Along with addressing pollution in recent years officials have been replacing septic systems with connections to sewer systems, funds need to go towards coral nurseries and identifying areas of the reef that would best respond to coral plantings from those nurseries, she said.

Healthy reef proponents need to be as ambitious as possible with their drive, said Carrozzo, “to ensure that we are able to protect what we have left and restore the rest."

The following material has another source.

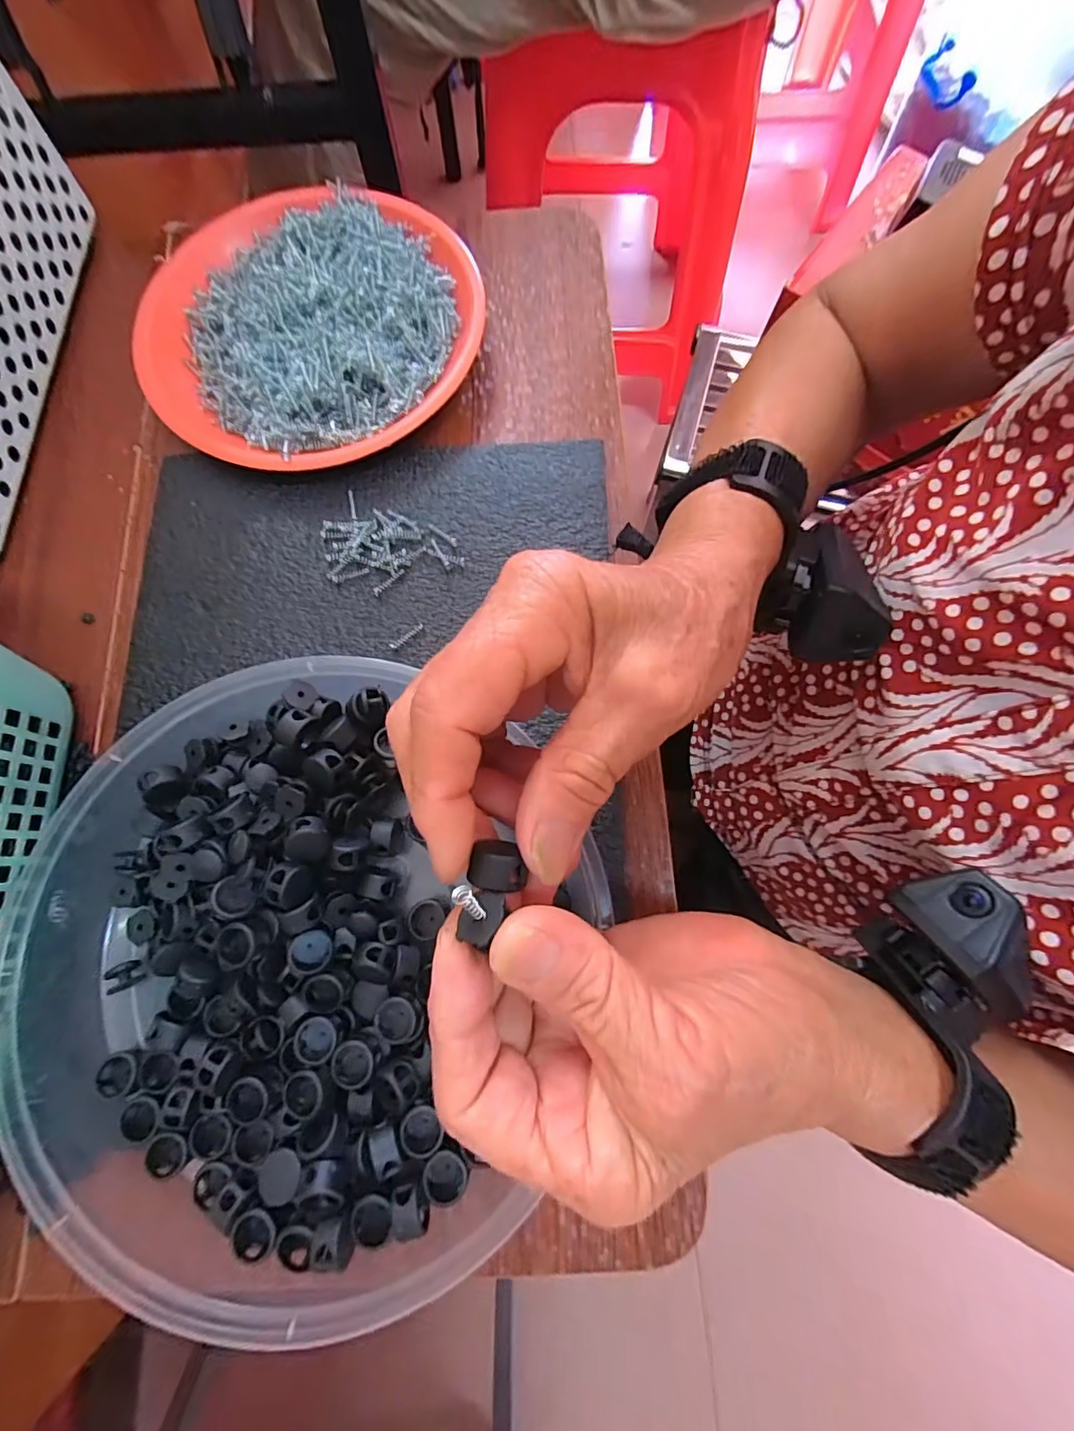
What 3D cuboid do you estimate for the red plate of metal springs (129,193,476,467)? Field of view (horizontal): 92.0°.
[{"bbox_3d":[-0.131,-0.221,0.297,0.189,0.023,0.180,0,78,-2],"label":"red plate of metal springs"}]

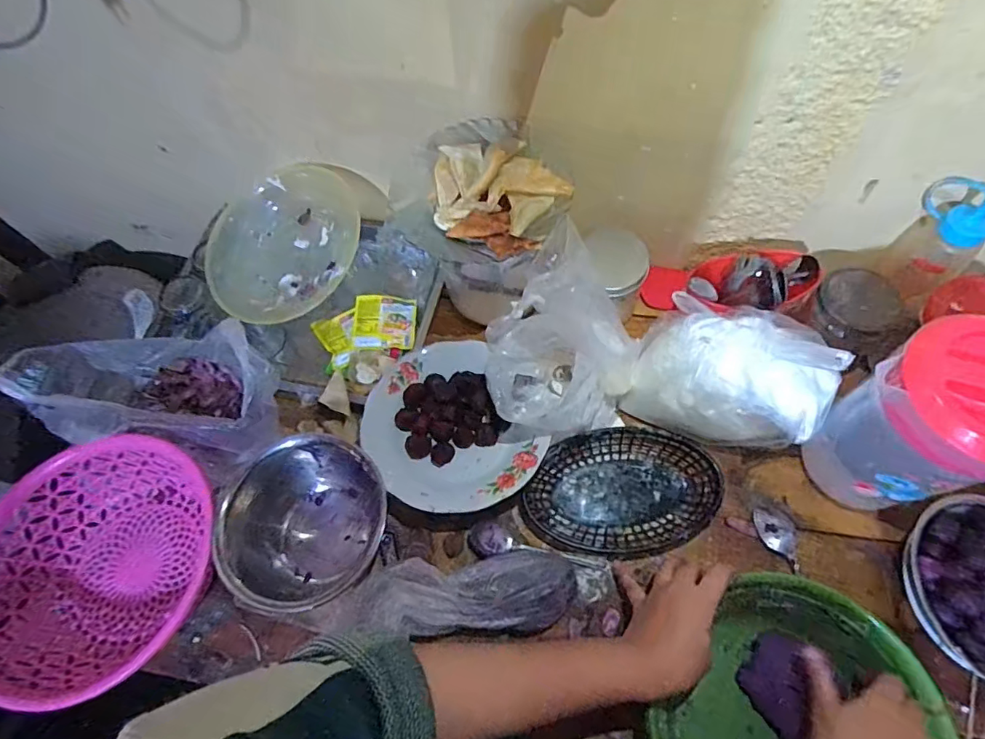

Kurt Repanshek founded National Parks Traveler in August 2005. Since then, as its editor-in-chief, he has grown the site’s audience to more than 4.5 million a year, as well as its reputation and relevance. A veteran journalist whose 40+-year career started with The Associated Press, Repanshek has interviewed presidential candidates, members of Congress, and reported on such natural disasters as the 1988 wildfires that swept across Yellowstone National Park.

This project was made possible in part by the Curtis & Edith Munson Foundation.